Generative AI has vast potential in creating synthetic data that can mimic real-world scenarios, which in turn can aid organizations in improving their operations. In line with this, DataCebo, a spinout from MIT, has developed a generative software system referred to as the Synthetic Data Vault (SDV), which has been employed by thousands of data scientists to generate synthetic tabular data. This invention has found widespread use in fields such as software application testing and machine learning model training.
SDV has gained high popularity since its launch, being downloaded over a million times. Its founders attribute its success to its unique ability to bring about a revolution in software testing procedures. Originally, SDV was developed as an open-source generative AI tool capable of creating synthetic data akin to real data in their statistical properties. This property of SDV allows companies to utilize synthetic data in place of sensitive data, thereby preserving the statistical relationships between data points. It also facilitates businesses in assessing the performance of new software via simulations before making it public.

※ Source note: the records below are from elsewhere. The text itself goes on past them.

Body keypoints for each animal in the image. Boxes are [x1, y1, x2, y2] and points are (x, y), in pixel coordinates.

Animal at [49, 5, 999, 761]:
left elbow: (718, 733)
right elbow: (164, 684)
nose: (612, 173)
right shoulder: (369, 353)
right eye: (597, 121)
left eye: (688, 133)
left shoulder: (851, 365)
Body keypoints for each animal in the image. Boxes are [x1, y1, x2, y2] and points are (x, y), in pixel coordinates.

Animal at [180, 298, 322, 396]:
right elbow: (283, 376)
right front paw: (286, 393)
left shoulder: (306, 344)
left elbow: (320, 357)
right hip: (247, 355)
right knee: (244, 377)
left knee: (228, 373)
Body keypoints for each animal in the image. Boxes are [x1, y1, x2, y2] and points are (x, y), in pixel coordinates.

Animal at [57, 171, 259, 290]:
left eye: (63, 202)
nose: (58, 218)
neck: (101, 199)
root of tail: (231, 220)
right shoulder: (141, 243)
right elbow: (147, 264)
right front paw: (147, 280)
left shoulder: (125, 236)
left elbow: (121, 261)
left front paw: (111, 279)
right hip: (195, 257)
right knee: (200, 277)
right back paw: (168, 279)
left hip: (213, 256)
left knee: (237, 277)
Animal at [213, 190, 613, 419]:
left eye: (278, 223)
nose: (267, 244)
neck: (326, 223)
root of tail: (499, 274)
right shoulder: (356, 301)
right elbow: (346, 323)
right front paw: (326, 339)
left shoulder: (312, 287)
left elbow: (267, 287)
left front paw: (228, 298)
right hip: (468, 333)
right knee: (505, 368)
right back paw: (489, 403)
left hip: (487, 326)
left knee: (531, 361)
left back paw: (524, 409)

In 2020, DataCebo was established by the researchers to advance the features provided by SDV to accommodate larger organizations. The company’s flight simulator prototype allowed for innovative uses such as enabling flight companies to prepare for rare weather events using predictive models. Similarly, in healthcare, the model was employed to predict health outcomes for cystic fibrosis patients based on synthesized medical records.
DataCebo remains focused on enhancing its adoption in the field of software testing. The company emphasizes the crucial role that data plays in the process of software testing and how employing generative models, created using SDV, can facilitate the development of software applications more efficiently.

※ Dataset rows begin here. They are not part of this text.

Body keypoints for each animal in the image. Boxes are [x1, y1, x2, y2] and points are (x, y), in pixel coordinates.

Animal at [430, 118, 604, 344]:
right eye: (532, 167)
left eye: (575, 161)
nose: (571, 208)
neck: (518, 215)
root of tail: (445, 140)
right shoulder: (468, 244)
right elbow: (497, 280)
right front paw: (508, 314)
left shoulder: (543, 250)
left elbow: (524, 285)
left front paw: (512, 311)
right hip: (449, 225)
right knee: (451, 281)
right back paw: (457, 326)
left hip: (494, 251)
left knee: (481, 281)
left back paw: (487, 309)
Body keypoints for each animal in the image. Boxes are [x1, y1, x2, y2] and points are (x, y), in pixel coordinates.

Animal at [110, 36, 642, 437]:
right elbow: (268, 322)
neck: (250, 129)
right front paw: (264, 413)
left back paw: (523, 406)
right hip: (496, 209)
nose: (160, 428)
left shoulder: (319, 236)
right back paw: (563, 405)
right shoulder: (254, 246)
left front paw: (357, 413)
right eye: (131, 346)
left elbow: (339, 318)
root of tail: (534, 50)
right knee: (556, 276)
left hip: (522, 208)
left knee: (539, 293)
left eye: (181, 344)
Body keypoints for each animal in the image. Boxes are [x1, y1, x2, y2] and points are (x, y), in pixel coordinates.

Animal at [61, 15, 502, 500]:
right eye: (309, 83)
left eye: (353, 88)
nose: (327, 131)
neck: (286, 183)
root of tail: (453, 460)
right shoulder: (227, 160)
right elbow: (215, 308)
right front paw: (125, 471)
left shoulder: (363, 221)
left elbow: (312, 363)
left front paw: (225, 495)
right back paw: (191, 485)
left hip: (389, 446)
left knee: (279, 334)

The use of synthetic data is further advocated by Patki due to the sensitive nature of certain industries’ data and the need for stringent privacy norms. Hence, synthetic data offers a better alternative from a privacy perspective.
DataCebo is continually innovating within the domain of synthetic enterprise data. The company recently introduced features to SDV aimed at evaluating the “realism” of the generated data while also offering avenues for the comparison of models’ performances. Such initiatives are aimed at building trust within organizations towards this new form of data.
As the adoption of AI and data science tools accelerates across various sectors, DataCebo is paving the way for them to transition in a manner that is both transparent and responsible. The company firmly believes that synthetic data generated from generative models will revolutionize data work in all enterprises in the coming years.